> **Requirement**: Rewrite every line of the material below as a Markdown table with the columns "Row" and "Line," numbering the rows in order and skipping blank lines. Leave the pictures out of the table.
===== Available data =====
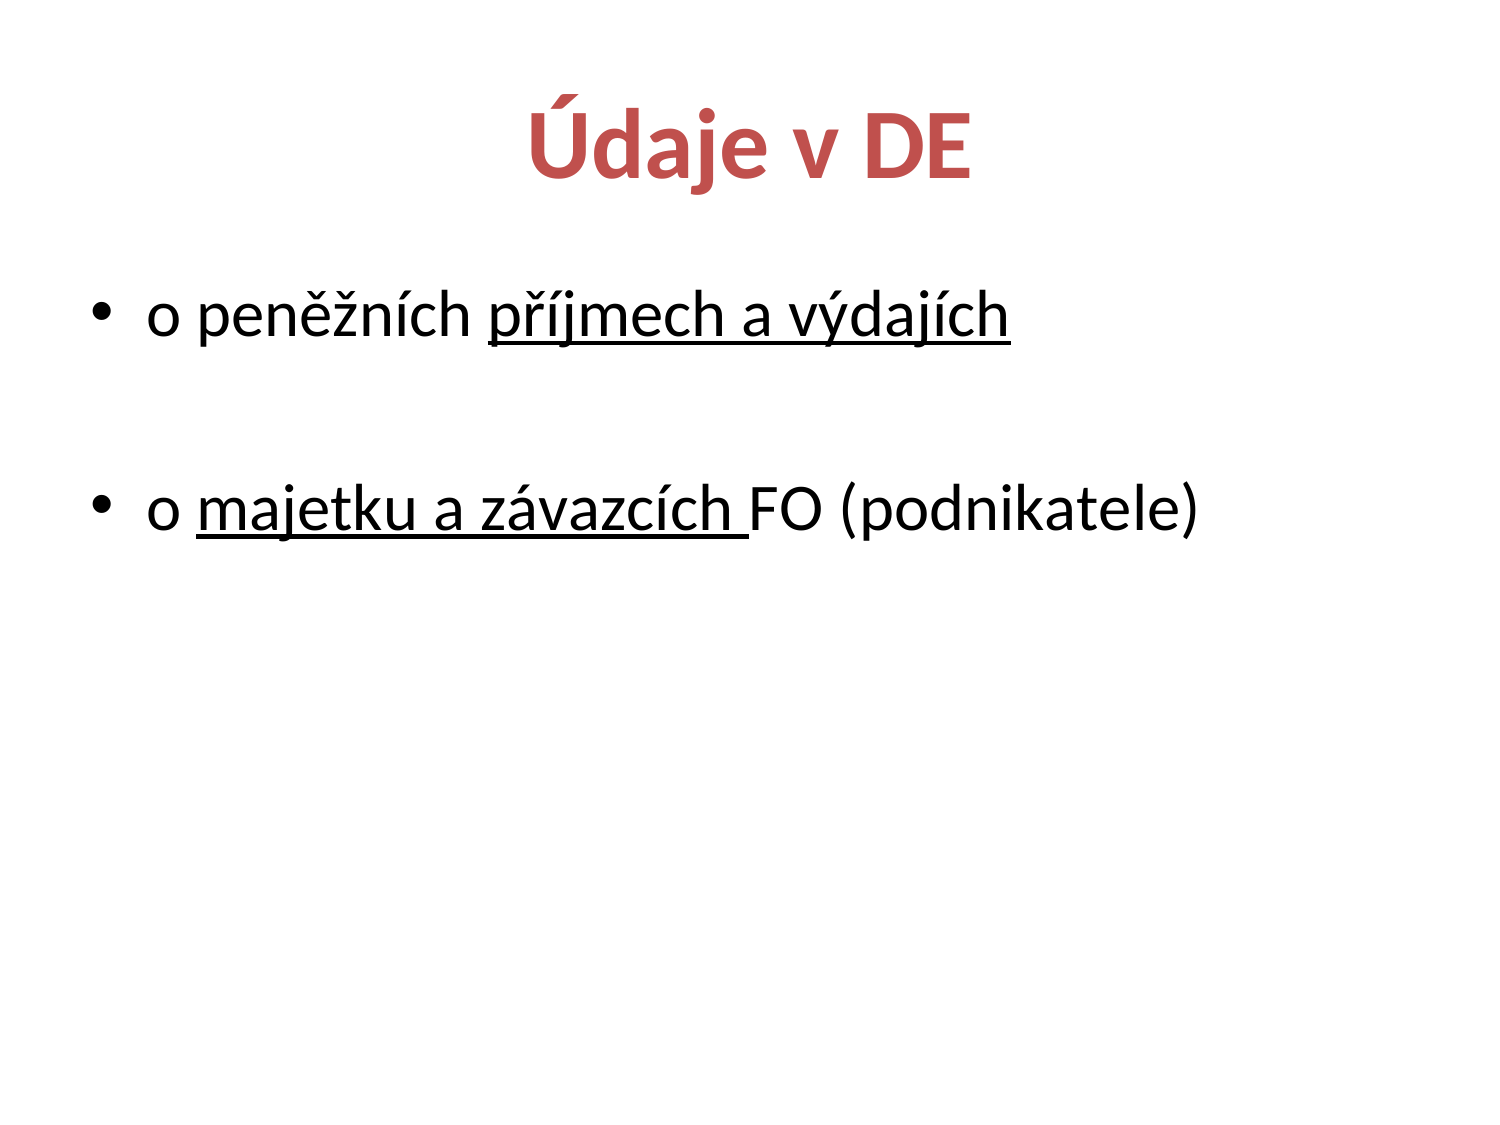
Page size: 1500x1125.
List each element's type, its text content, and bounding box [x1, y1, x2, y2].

title Údaje v DE [75, 45, 1426, 233]
list o peněžních příjmech a výdajích o majetku a závazcích FO (podnikatele) [75, 262, 1426, 1006]
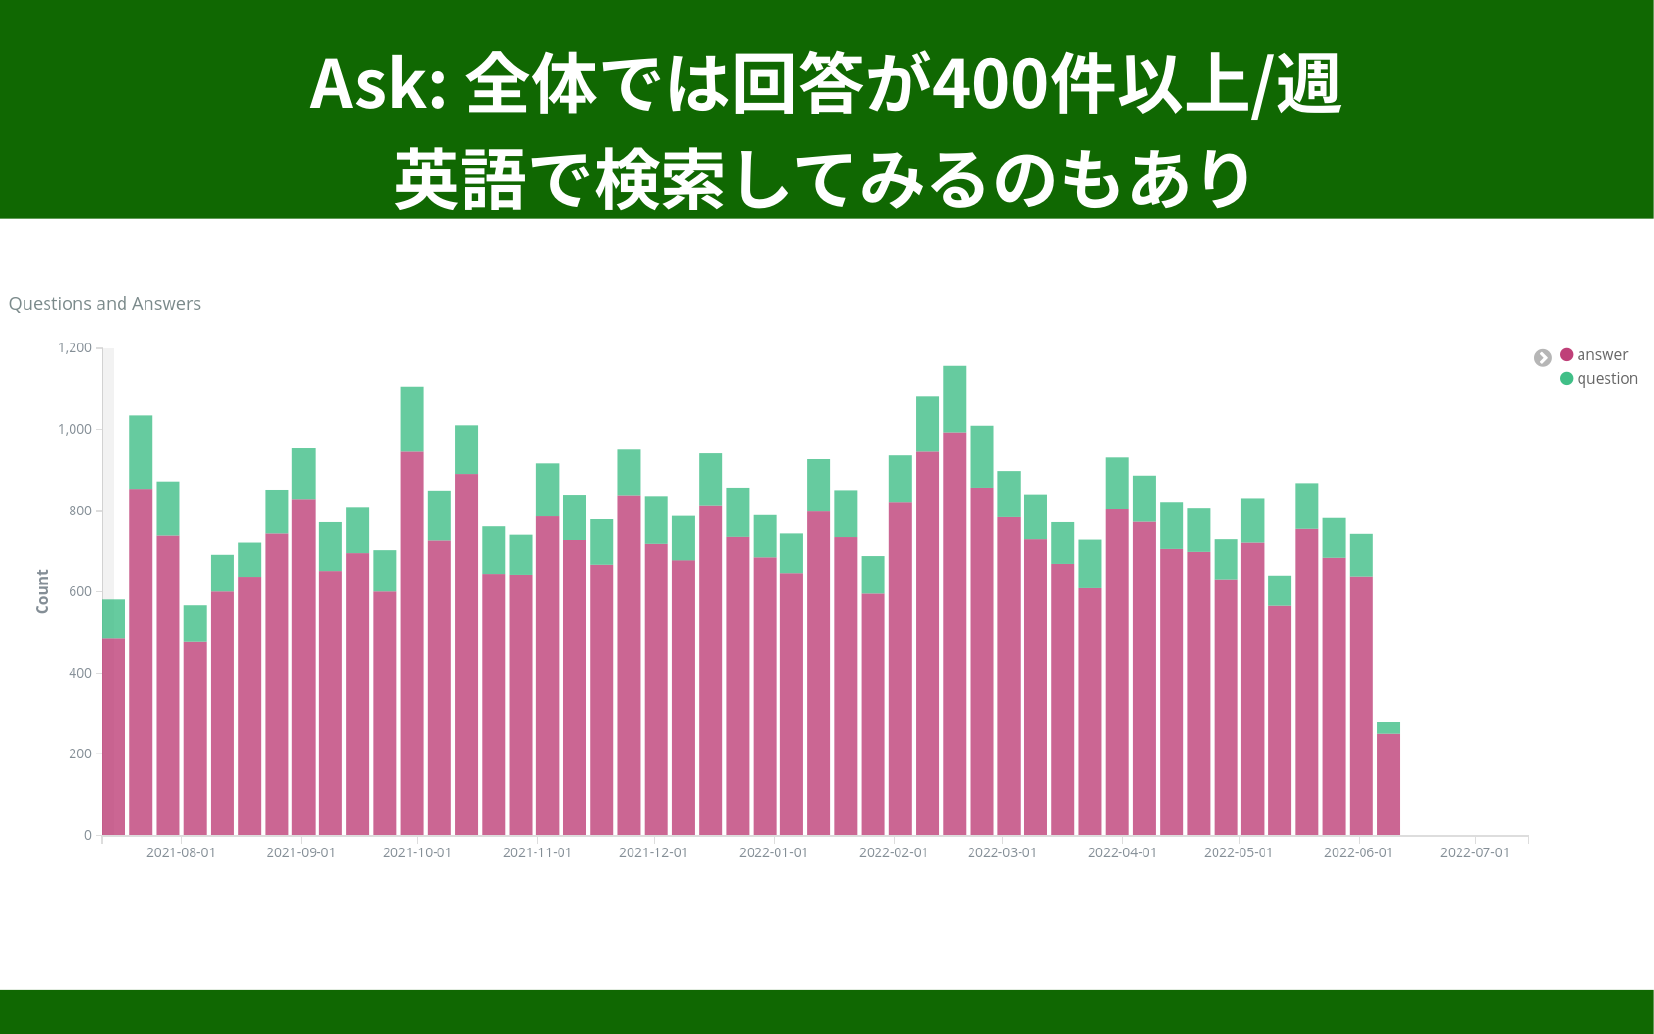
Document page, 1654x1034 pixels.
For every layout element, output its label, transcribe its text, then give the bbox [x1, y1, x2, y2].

title Ask: 全体では回答が400件以上/週 英語で検索してみるのもあり [82, 30, 1571, 225]
picture [0, 295, 1654, 875]
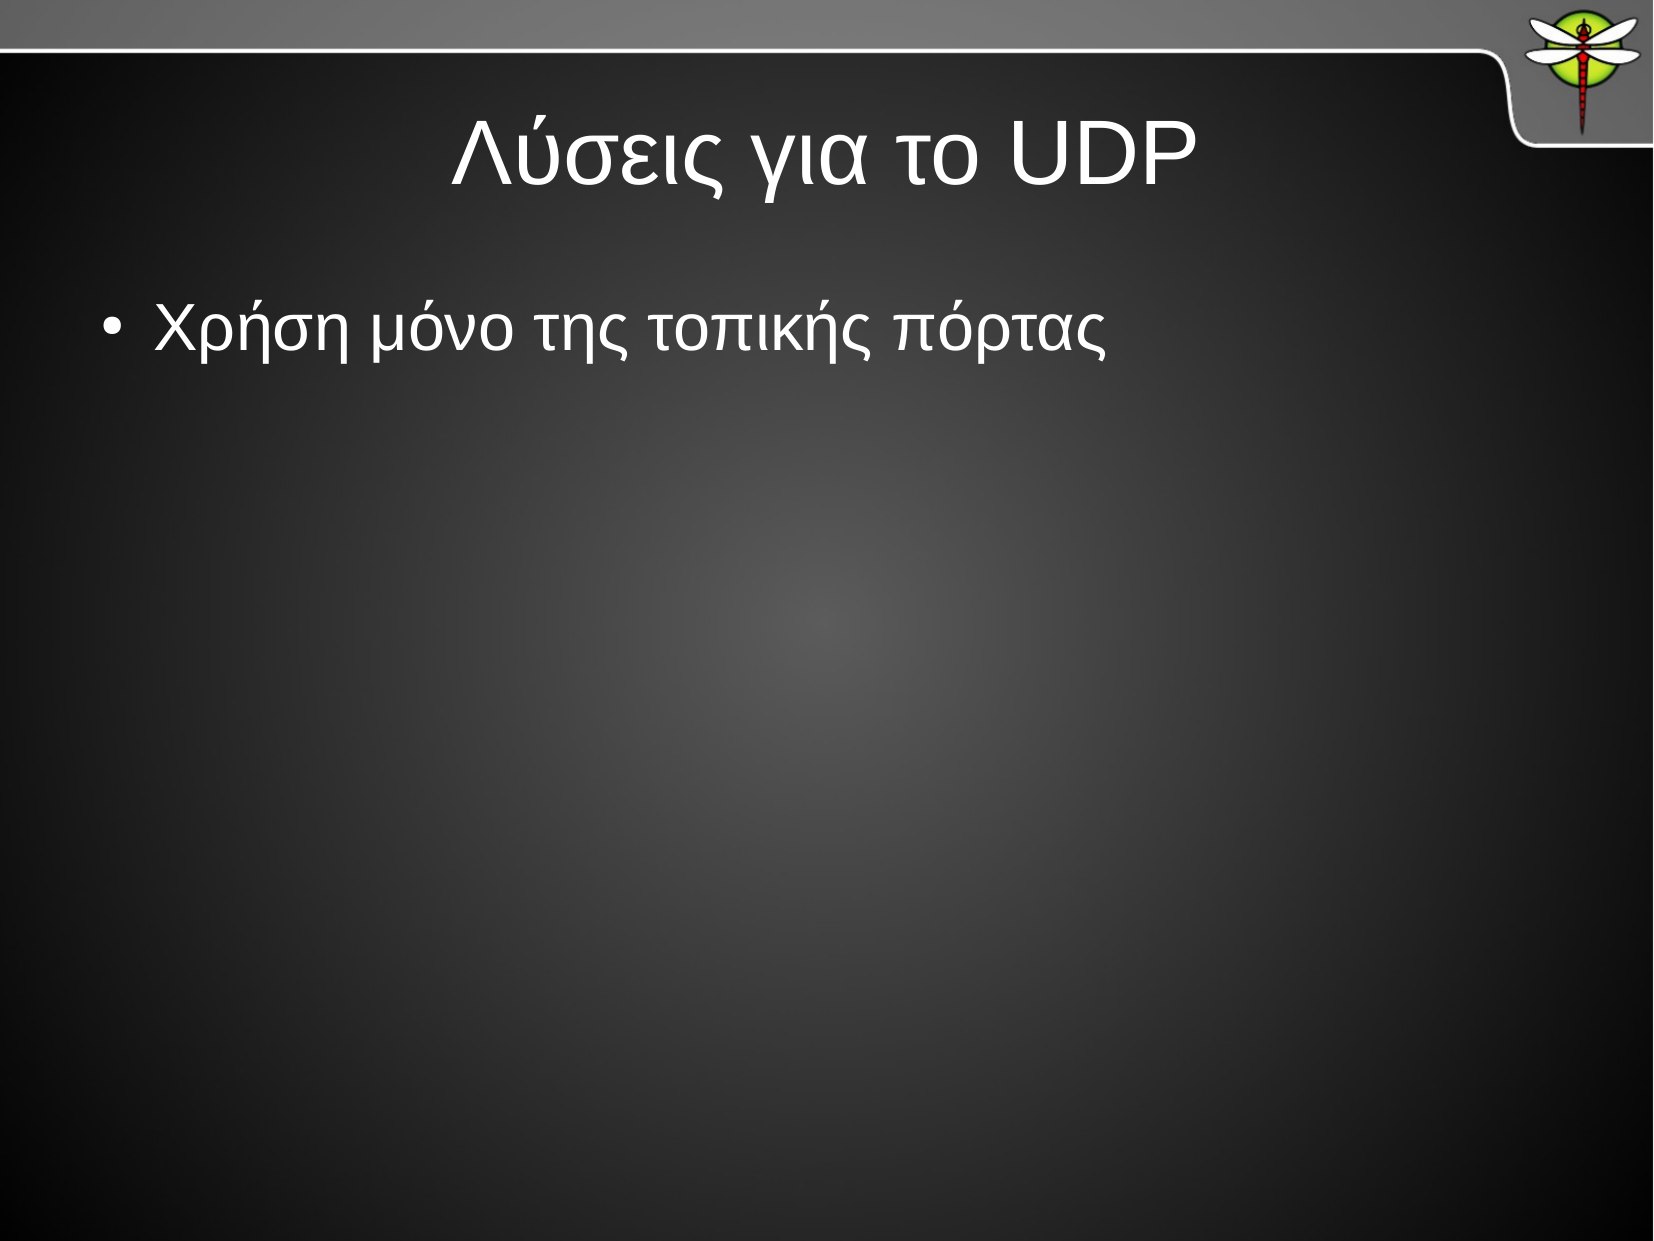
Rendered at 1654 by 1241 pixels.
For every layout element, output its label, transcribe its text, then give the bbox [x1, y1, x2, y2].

picture [0, 0, 1654, 1241]
list Χρήση μόνο της τοπικής πόρτας [82, 290, 1571, 1109]
title Λύσεις για το UDP [82, 49, 1571, 257]
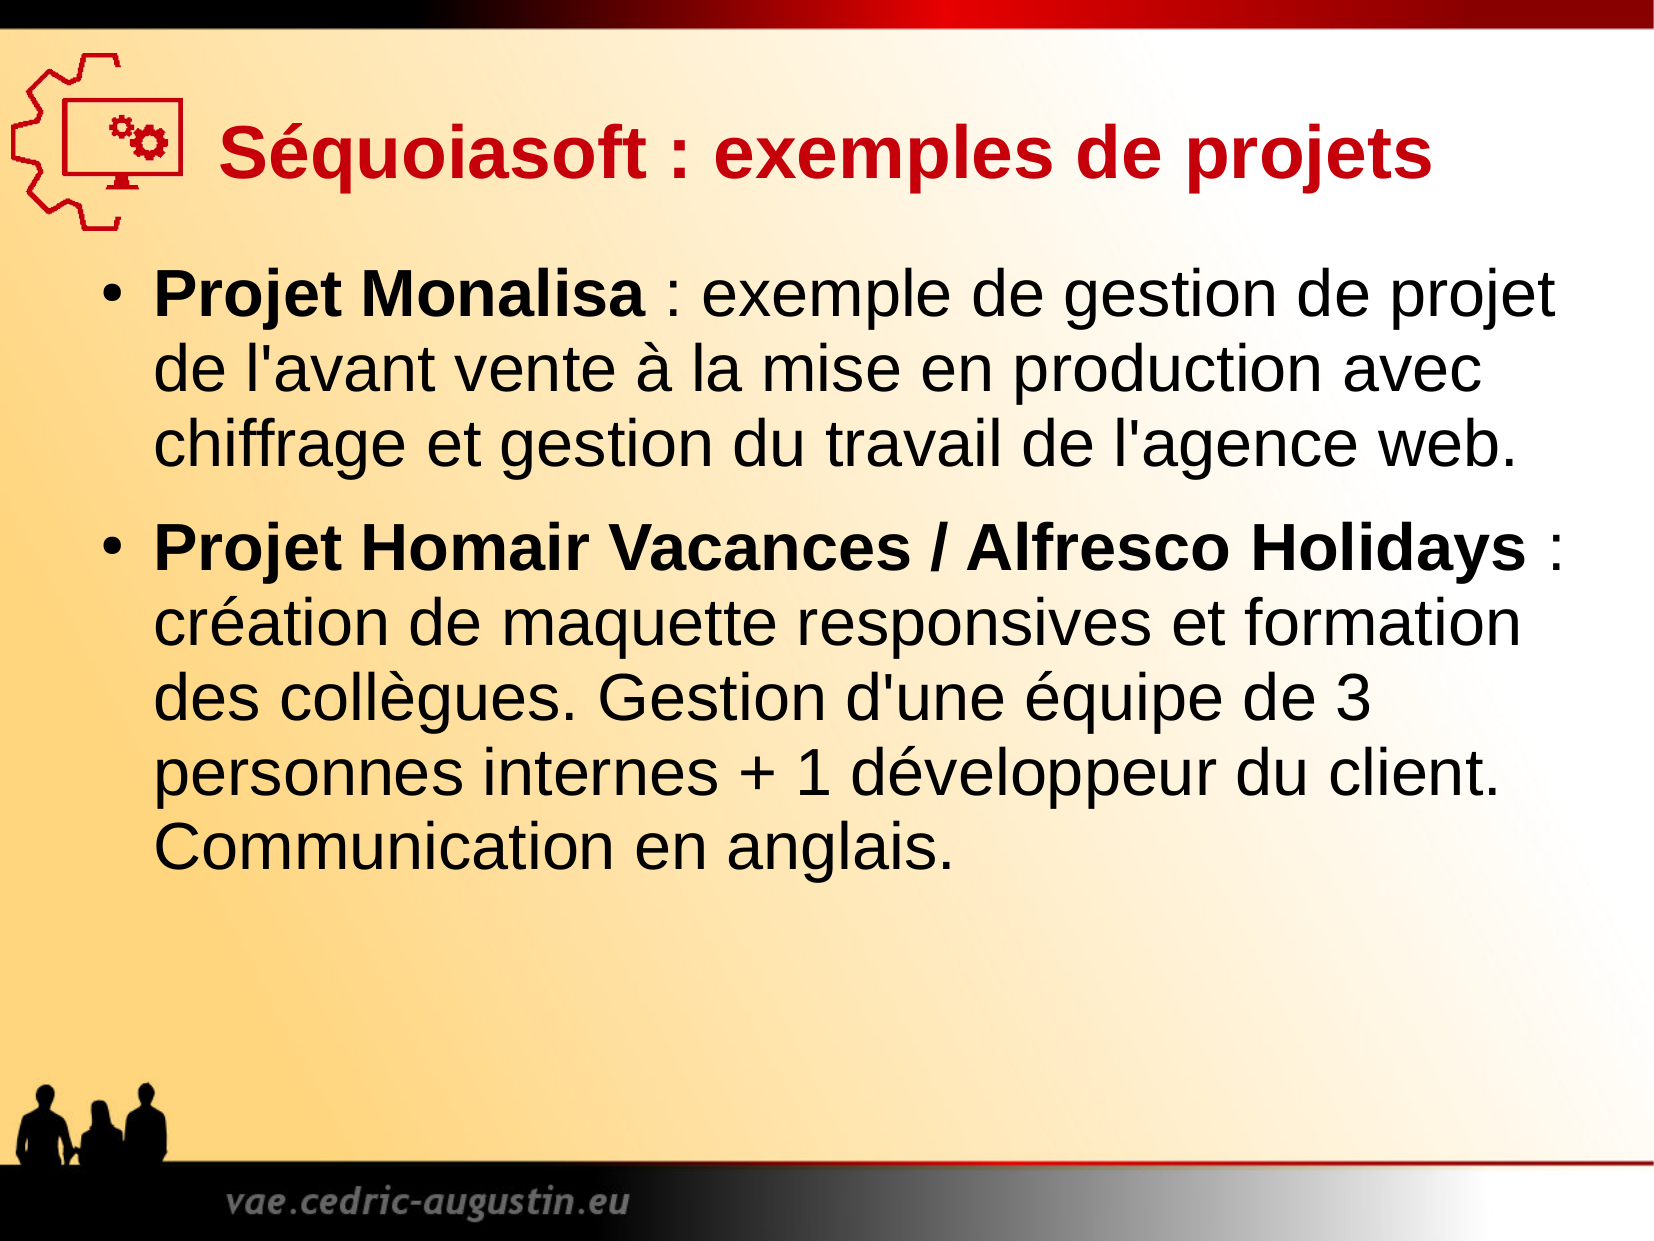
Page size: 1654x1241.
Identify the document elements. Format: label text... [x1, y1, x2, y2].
=====
> **Worked solution**:
| Row | Line |
|---|---|
| 1 | Page size: 1500x1125. |
| 2 | List each element's type, its text content, and bounding box [x1, y1, x2, y2]. |
| 3 | title Údaje v DE [75, 45, 1426, 233] |
| 4 | list o peněžních příjmech a výdajích o majetku a závazcích FO (podnikatele) [75, 262, 1426, 1006] |
| 5 | Document page, 1654x1034 pixels. |
| 6 | For every layout element, output its label, transcribe its text, then give the bbox [x1, y1, x2, y2]. |
| 7 | title Ask: 全体では回答が400件以上/週 英語で検索してみるのもあり [82, 30, 1571, 225] |
| 8 | picture [0, 295, 1654, 875] |
| 9 | Rendered at 1654 by 1241 pixels. |
| 10 | For every layout element, output its label, transcribe its text, then give the bbox [x1, y1, x2, y2]. |
| 11 | picture [0, 0, 1654, 1241] |
| 12 | list Χρήση μόνο της τοπικής πόρτας [82, 290, 1571, 1109] |
| 13 | title Λύσεις για το UDP [82, 49, 1571, 257] |
| 14 | Page size: 1654x1241. |
| 15 | Identify the document elements. Format: label text... [x1, y1, x2, y2]. |